Published: November 15, 2019
The University of Tampa will begin offering a Master of Science degree in business analytics to educate students on how to organize and analyze data in a variety of contexts to make better business decisions.
Starting in Fall 2020, the master’s in business analytics will help students interpret data to improve business planning, operational efficiencies, capital investments, market position and more. Graduates are equipped to guide data-driven decision-making in roles such as management analyst, market research analyst, financial analyst and logistician.
The online program curriculum includes courses such as data mining, advanced business forecasting, econometrics and big data analytics. The degree can be completed in as little as three semesters. Students also have the option to take some of their courses face-to-face in the classroom. Courses are taught by highly skilled Ph.D.-level faculty with industry experience and connections.
The program caters to working professionals, and students may begin the program during the fall, spring or summer terms. Courses can be taken in any sequence.
Ali Jenzarli, professor of information and technology management at UT, said people are drowning in data, and everyone wants to make sense out of it. Although many analytic tools are now readily available and easy to apply, not everyone can interpret the results and make them actionable.
“Any company these days lives and dies by how they can leverage the data they have to help them save money, improve operations and increase their bottom line,” Jenzarli said.

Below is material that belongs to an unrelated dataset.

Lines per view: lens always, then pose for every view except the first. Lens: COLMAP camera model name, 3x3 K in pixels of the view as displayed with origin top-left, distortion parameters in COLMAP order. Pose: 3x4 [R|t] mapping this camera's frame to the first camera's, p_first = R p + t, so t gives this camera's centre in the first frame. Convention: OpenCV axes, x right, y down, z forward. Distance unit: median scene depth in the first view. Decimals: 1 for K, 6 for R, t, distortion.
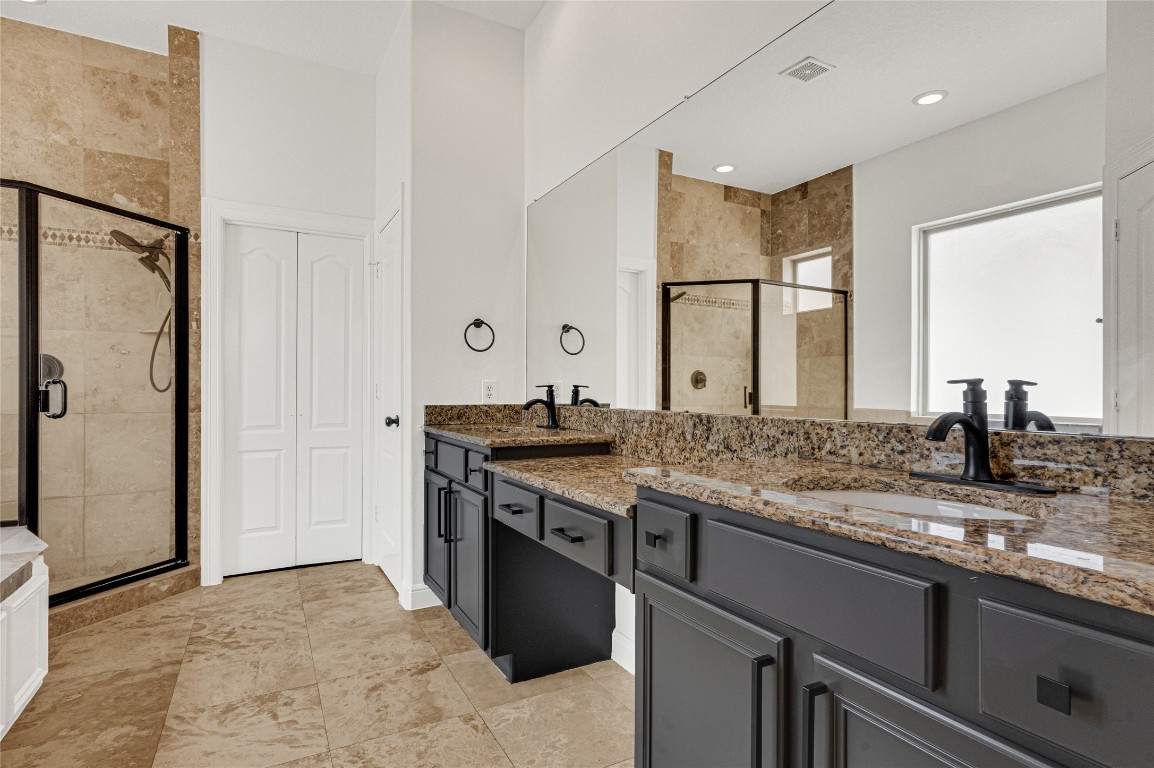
lens RADIAL K [[593.8, 0, 574.8], [0, 593.8, 386.9], [0, 0, 1]] dist [0.001706, 0.000102]
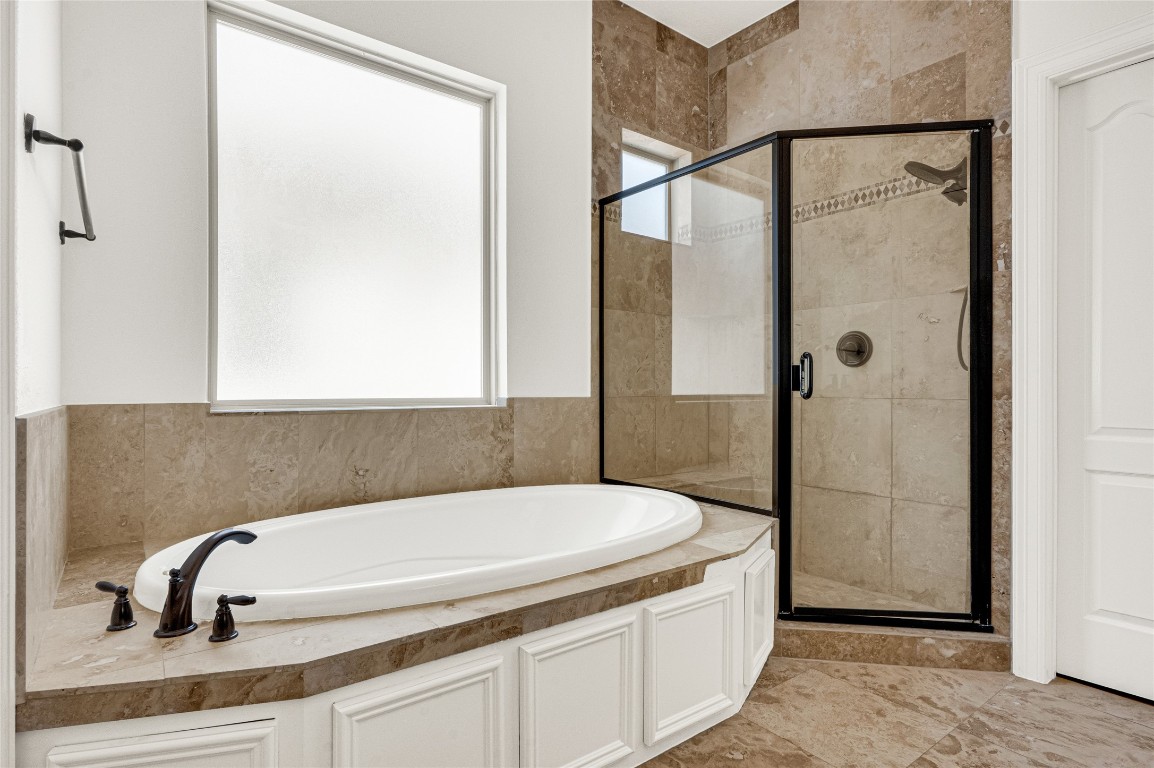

Amy Harris, director of graduate business programs, said that no matter what the industry, analytical experts can provide businesses with the necessary information to solve problems and improve outcomes. “Increasingly, companies have access to large amounts of data but need help transforming it into actionable intelligence,” she said.
According to the Bureau of Labor Statistics, careers in business analytics-related fields are among the highest-paying and fastest-growing jobs in business and finance. The U.S. is estimated to have a shortage of 1.5 million business analysts.